Data from: Phylogenomics and analysis of shared genes suggest a single transition to mutualism in Wolbachia of nematodes
Commandatore, Francesco et al. (2013), Data from: Phylogenomics and analysis of shared genes suggest a single transition to mutualism in Wolbachia of nematodes, Dryad, Dataset, https://doi.org/10.5061/dryad.4nt8m
Wolbachia, endosymbiotic bacteria of the order Rickettsiales, are widespread in arthropods but also present in nematodes. In arthropods, A and B supergroup Wolbachia are generally associated with distortion of host reproduction. In filarial nematodes, including some human parasites, multiple lines of experimental evidence indicate that C and D supergroup Wolbachia are essential for the survival of the host, and here the symbiotic relationship is considered mutualistic. The origin of this mutualistic endosymbiosis is of interest for both basic and applied reasons: How does a parasite become a mutualist? Could intervention in the mutualism aid in treatment of human disease? Correct rooting and high-quality resolution of Wolbachia relationships are required to resolve this question. However, because of the large genetic distance between Wolbachia and the nearest outgroups, and the limited number of genomes so far available for large-scale analyses, current phylogenies do not provide robust answers.
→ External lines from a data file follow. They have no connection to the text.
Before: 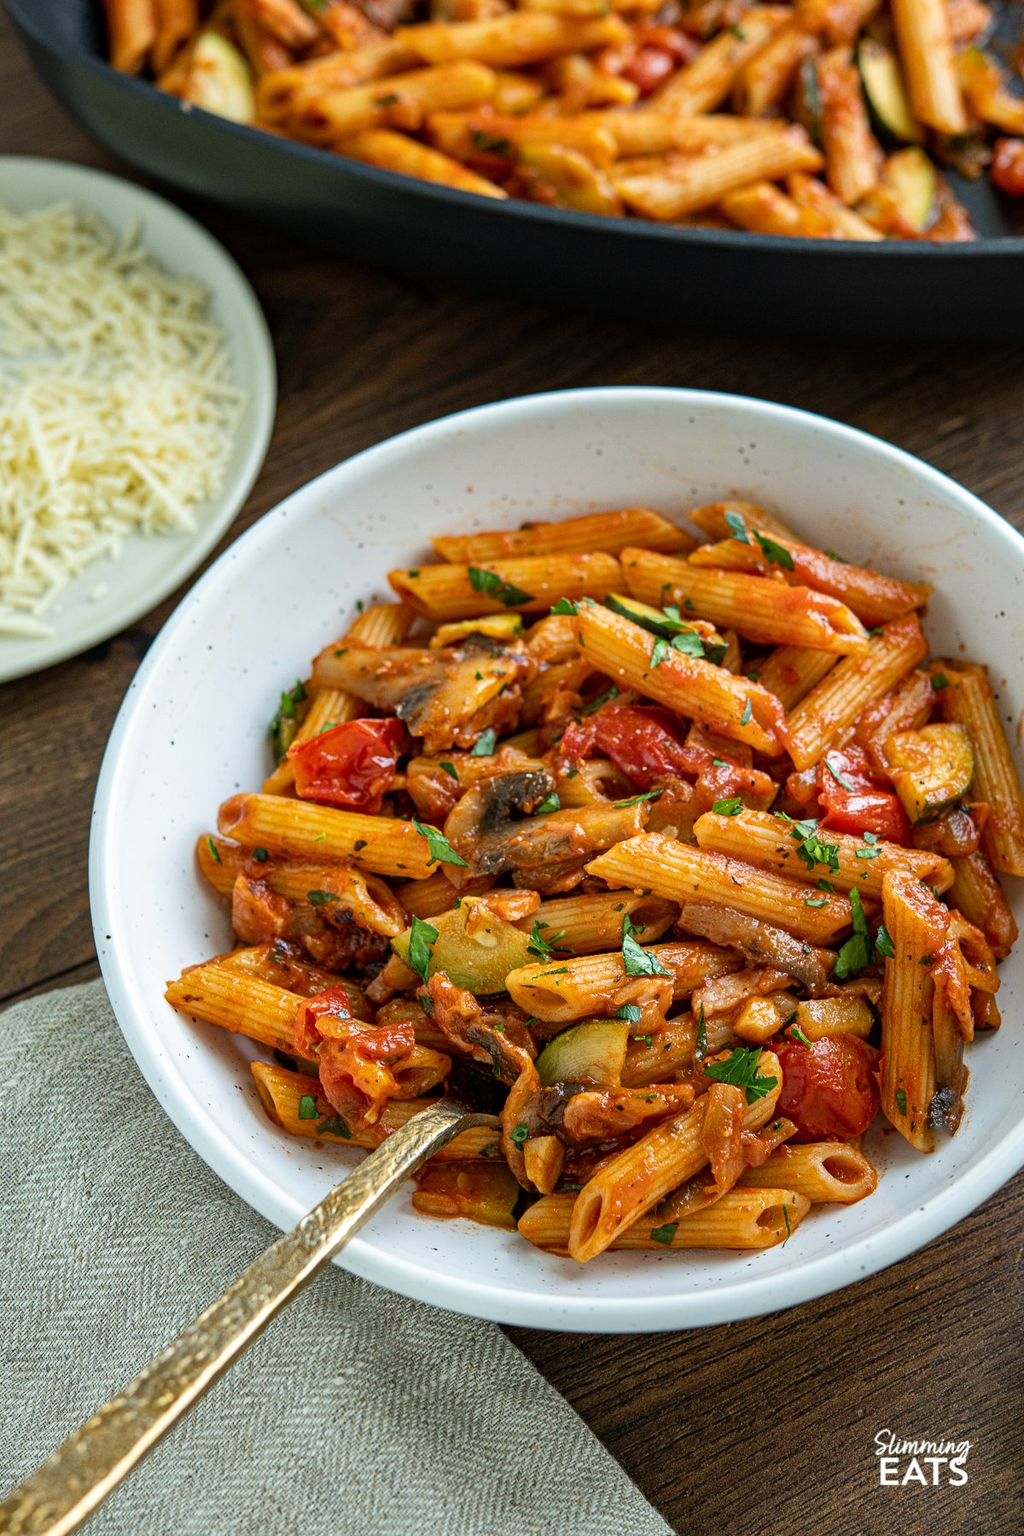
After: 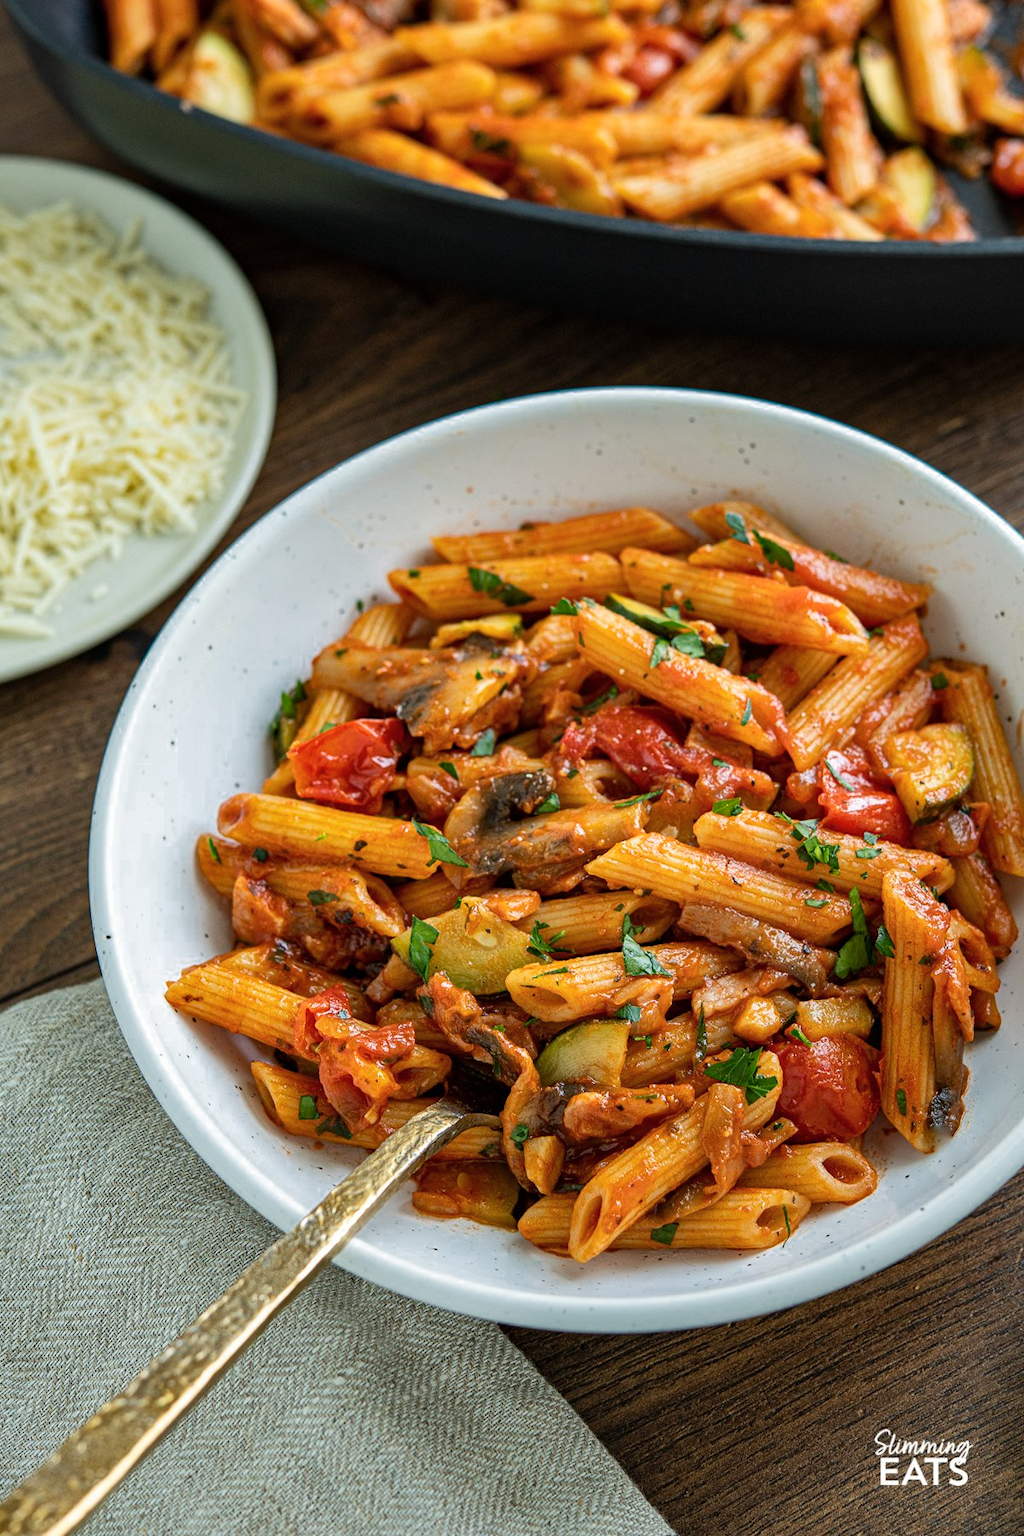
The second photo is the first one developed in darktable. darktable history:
color zones: curves: ch0 [(0.25, 0.5) (0.636, 0.25) (0.75, 0.5)]
shadows and highlights: shadows 29.2, highlights -28.83, highlights color adjustment 56.16%, low approximation 0.01, soften with gaussian
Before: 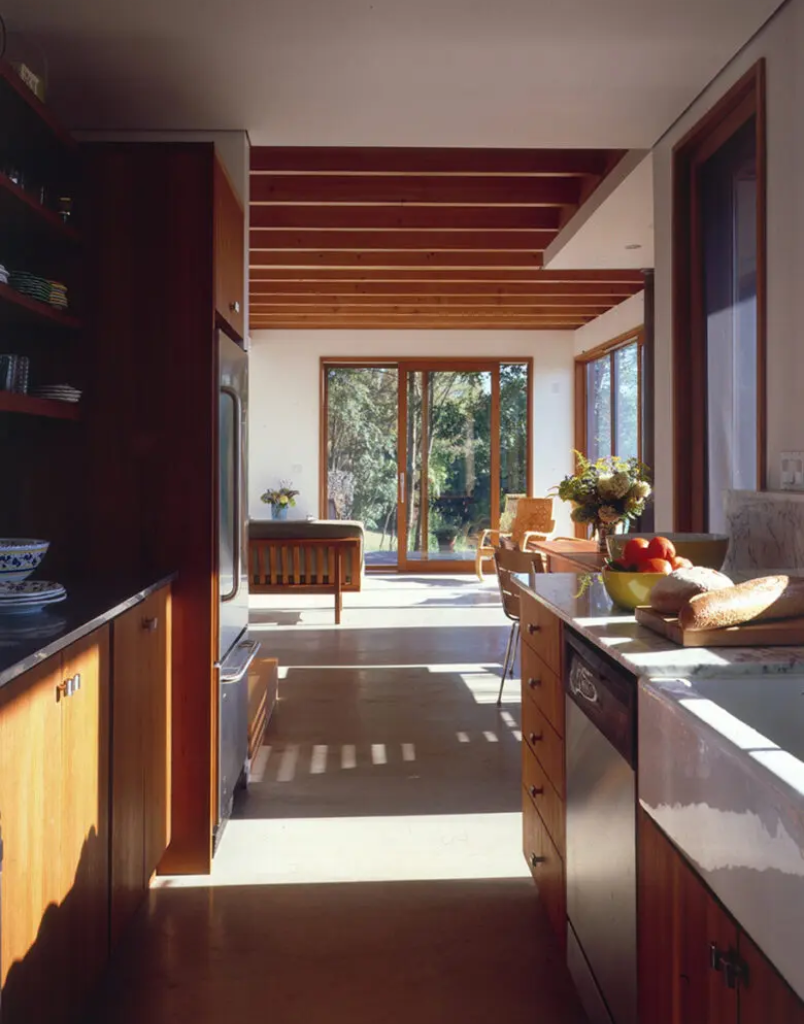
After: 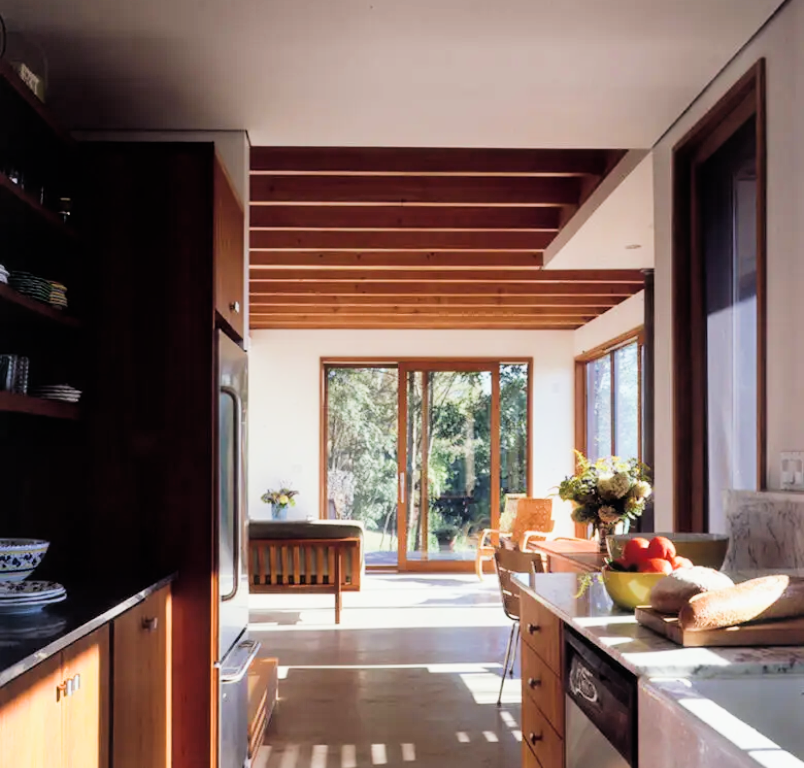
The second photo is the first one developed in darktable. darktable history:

We therefore sequenced the genome of the D supergroup Wolbachia endosymbiont of Litomosoides sigmodontis, revisited the selection of loci for phylogenomic analyses, and performed a phylogenomic analysis including available complete genomes (from isolates in supergroups A, B, C and D). Using ninety orthologous genes with reliable phylogenetic signals, we obtained a robust phylogenetic reconstruction, including a highly supported root to the Wolbachia phylogeny between an (A+B) clade and a (C+D) clade. While we currently lack data from several Wolbachia supergroups, notably F, our analysis supports a model wherein the putatively mutualist endosymbiotic relationship between Wolbachia and nematodes originated from a single transition event.